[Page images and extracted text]
····················

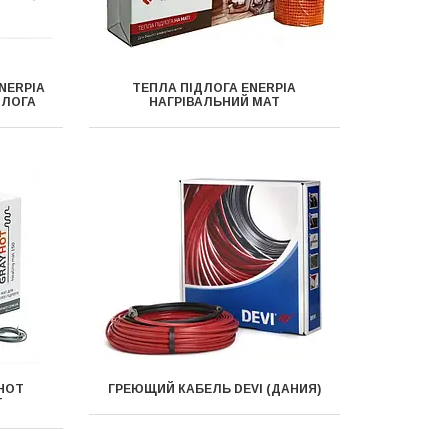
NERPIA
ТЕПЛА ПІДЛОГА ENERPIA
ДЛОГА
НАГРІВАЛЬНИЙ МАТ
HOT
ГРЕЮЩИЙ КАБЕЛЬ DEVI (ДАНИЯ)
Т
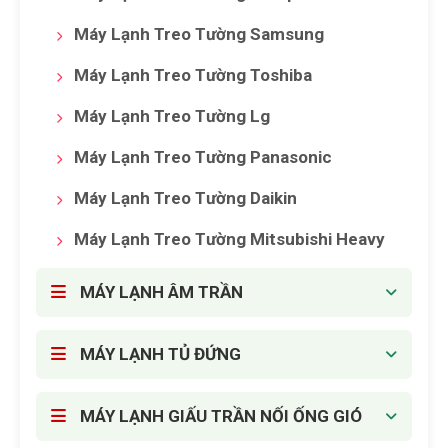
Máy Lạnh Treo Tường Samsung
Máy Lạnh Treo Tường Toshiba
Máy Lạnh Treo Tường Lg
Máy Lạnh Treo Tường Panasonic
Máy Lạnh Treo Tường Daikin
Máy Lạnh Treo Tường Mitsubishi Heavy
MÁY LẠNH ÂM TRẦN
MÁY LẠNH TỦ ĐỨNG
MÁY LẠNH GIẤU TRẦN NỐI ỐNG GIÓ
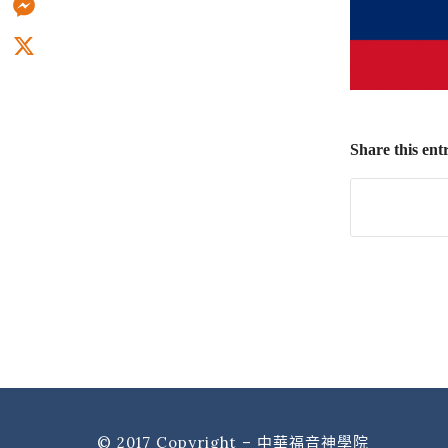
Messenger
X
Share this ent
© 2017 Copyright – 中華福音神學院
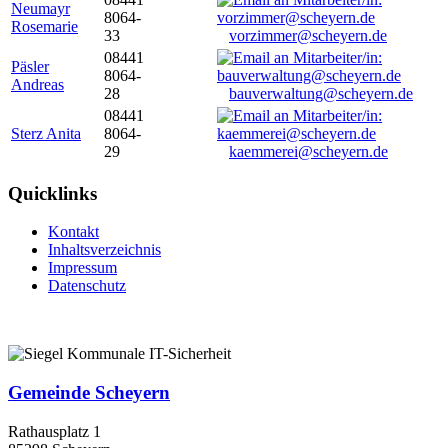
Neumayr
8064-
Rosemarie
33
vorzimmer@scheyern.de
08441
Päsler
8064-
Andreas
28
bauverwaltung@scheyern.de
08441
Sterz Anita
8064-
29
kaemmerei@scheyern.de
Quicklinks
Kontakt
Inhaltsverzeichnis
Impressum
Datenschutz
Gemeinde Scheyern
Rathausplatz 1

····················

--- YOUR ASSIGNMENT ---
Report the count of lines in the entries that contain "TRẦN". Nothing else should be given.

--- ANSWER AREA ---
2